Global Analysis from the European Perspective. Preparing for the world of tomorrow




Счастливого Прайда!

If you have thought that an embassy is a kind of an important office, an outpost of one country on the territory of another, an office, where important problems that concern the two countries and often divide them are solved, where diplomatic communication takes place, where people behave businesslike without attracting undue media attention, if you have thought something along these lines, you’d better reconsider.

In June the American embassy in Moscow flew the rainbow flag for all Muscovites to see, whereas the American ambassador recorded an address to Russians and especially LGTB Russians, ensuring them of America’s support of human rights, with the rights of the said community being their essential part. The speech, delivered in English and provided with Russian subtitles, ended with warm wishes of a happy pride writ large; in the Russian translation the word pride remained pride, spelt in Cyrillic.

Source: US Embassy in Russia.

Two days later the United Kingdom’s embassy followed suit and hoisted the same flag. The transatlantic establishment has made a statement and sent a signal to its Russian partisans what paths they are expected to follow, what activities to undertake. The followers include people with dual citizenship, businessmen with accounts in Western banks, people who have property in the West and the Russian intelligentsia who is addicted to Western grants, awards, invitations to hold lectures and the excitement of having their publications in Western journals.

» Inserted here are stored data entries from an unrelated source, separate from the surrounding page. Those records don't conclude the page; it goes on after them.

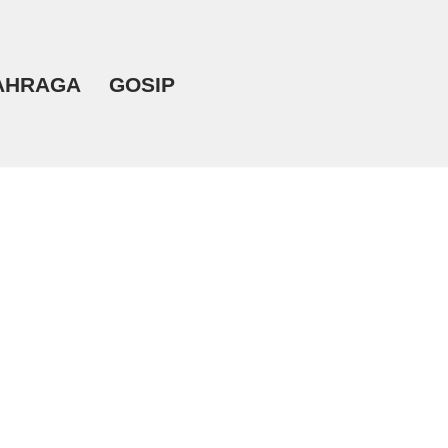
AHRAGA
GOSIP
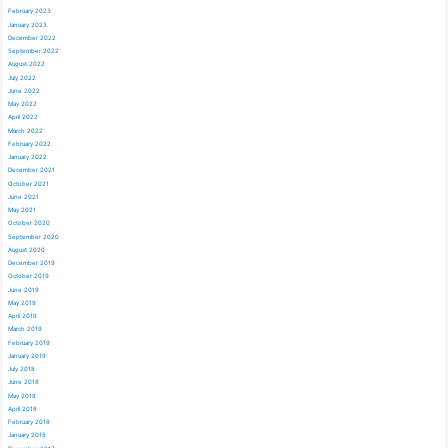
February 2023
January 2023
December 2022
September 2022
August 2022
July 2022
June 2022
May 2022
April 2022
March 2022
February 2022
January 2022
December 2021
October 2021
June 2021
May 2021
October 2020
September 2020
August 2020
December 2019
October 2019
June 2019
May 2019
April 2019
March 2019
February 2019
January 2019
July 2018
June 2018
May 2018
April 2018
February 2018
January 2018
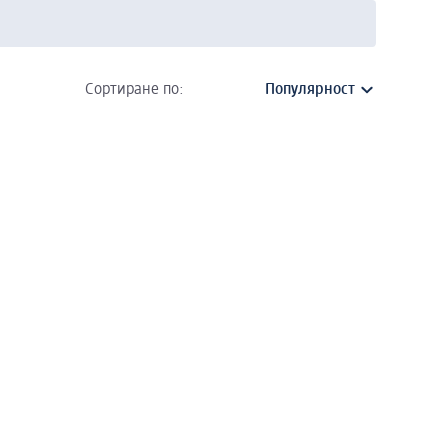
Сортиране по:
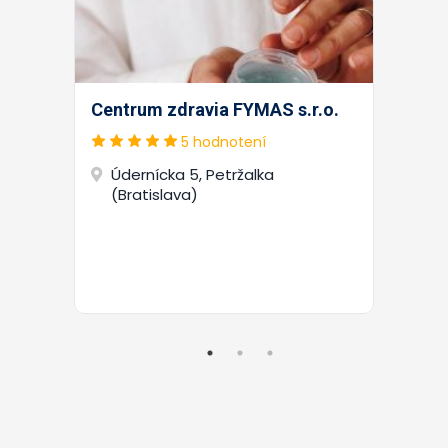
Centrum zdravia FYMAS s.r.o.
5 hodnotení
Údernícka 5, Petržalka
(Bratislava)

Why all this flurry at the end of June? Because the whole month of June is devoted to LGTB, you might answer. True. LGTB – a Moral Reformation of today’s Western World – constituting a powerful new religious persuasion after the demise of the once Christian culture, like any newborn ideology needs to conquer space, needs to win converts and clash with the old beliefs.

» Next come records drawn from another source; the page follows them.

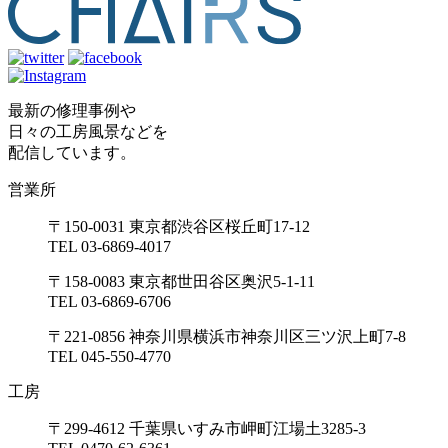
最新の修理事例や
日々の工房風景などを
配信しています。
営業所
〒150-0031 東京都渋谷区桜丘町17-12
TEL 03-6869-4017
〒158-0083 東京都世田谷区奥沢5-1-11
TEL 03-6869-6706
〒221-0856 神奈川県横浜市神奈川区三ツ沢上町7-8
TEL 045-550-4770
工房
〒299-4612 千葉県いすみ市岬町江場土3285-3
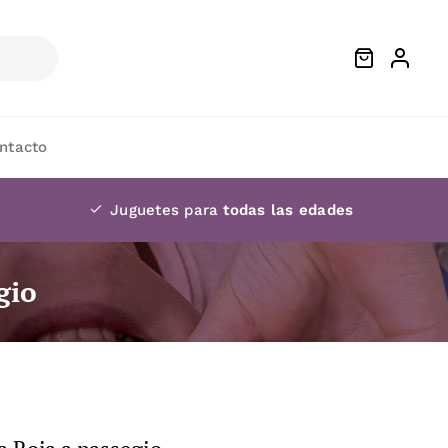
ntacto
Juguetes para
todas las edades
gio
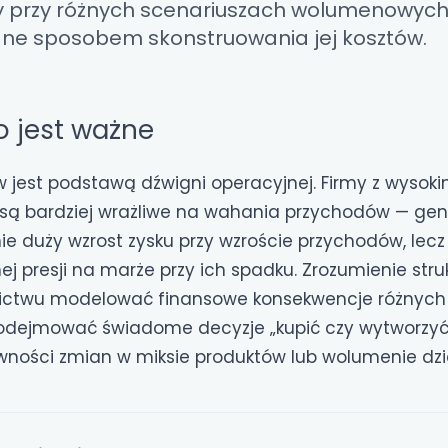
y przy różnych scenariuszach wolumenowych
ne sposobem skonstruowania jej kosztów.
o jest ważne
w jest podstawą dźwigni operacyjnej. Firmy z wysok
 są bardziej wrażliwe na wahania przychodów — gen
ie duży wzrost zysku przy wzroście przychodów, lec
ej presji na marże przy ich spadku. Zrozumienie stru
ictwu modelować finansowe konsekwencje różnych 
odejmować świadome decyzje „kupić czy wytworzyć
wności zmian w miksie produktów lub wolumenie dzia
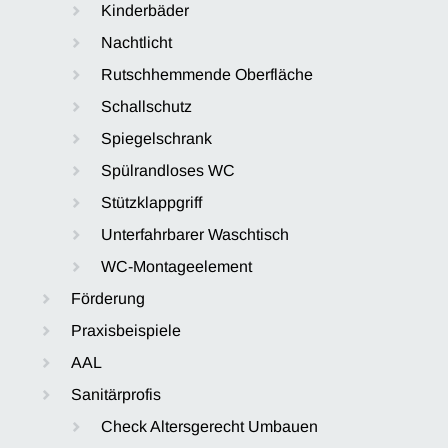
Kinderbäder
Nachtlicht
Rutschhemmende Oberfläche
Schallschutz
Spiegelschrank
Spülrandloses WC
Stützklappgriff
Unterfahrbarer Waschtisch
WC-Montageelement
Förderung
Praxisbeispiele
AAL
Sanitärprofis
Check Altersgerecht Umbauen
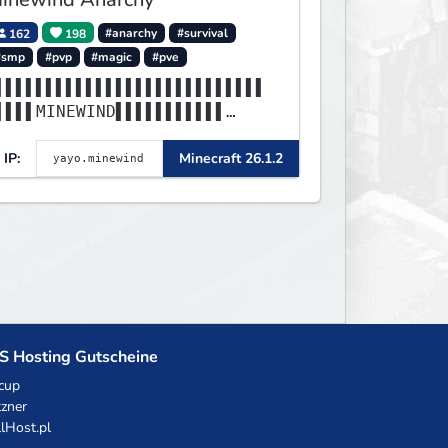
162
198
#anarchy
#survival
#smp
#pvp
#magic
#pve
▌▌▌▌▌▌▌▌▌▌▌▌▌▌▌▌▌▌▌▌▌▌▌▌▌▌▌
▌▌▌▌MINEWIND▌▌▌▌▌▌▌▌▌▌▌
▌▌▌▌▌▌▌▌▌▌▌▌▌▌▌▌▌▌▌▌▌▌▌▌▌▌▌
IP:
Minecraft 26.1.2
▌▌▌▌▌▌▌▌▌▌▌▌▌▌▌▌▌▌▌▌▌▌▌
S Hosting Gutscheine
cup
zner
llHost.pl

The last days of June are also the days during which Russians are voting in favour of or against a number of amendments to the constitution, which is to replace the existing constitution of the Russian Federation, adopted in the 90s of the previous century, which for all practical purposes turned this great nation into a colonial country, where international (read: foreign) law enjoyed precedence over the Federation’s law, where people with dual citizenship could be elected to important state posts, by virtue of which the country gave up on having its own ideology.

The new constitution – if accepted – will do away with the constraints imposed on Russia. It will enshrine the family as a union between man and woman, and ban people with dual citizenship from holding important state positions. Russia is slowly reasserting itself and taking her destiny in her own hands.

We mentioned the Reformation not without a reason. At that time, too, states infused with the nascent ideology clashed with those clinging to the old. Rainbow flags are a challenge to the country, where a few years earlier propagandizing unnatural sexual acts was prohibited.

Russians were not slow to respond. The activists of the Sorok-Sorokov Movement, whose task it is to defend and propagate Christian values, appeared in front of the American embassy with posters that convey the message from Russian believers in no uncertain terms.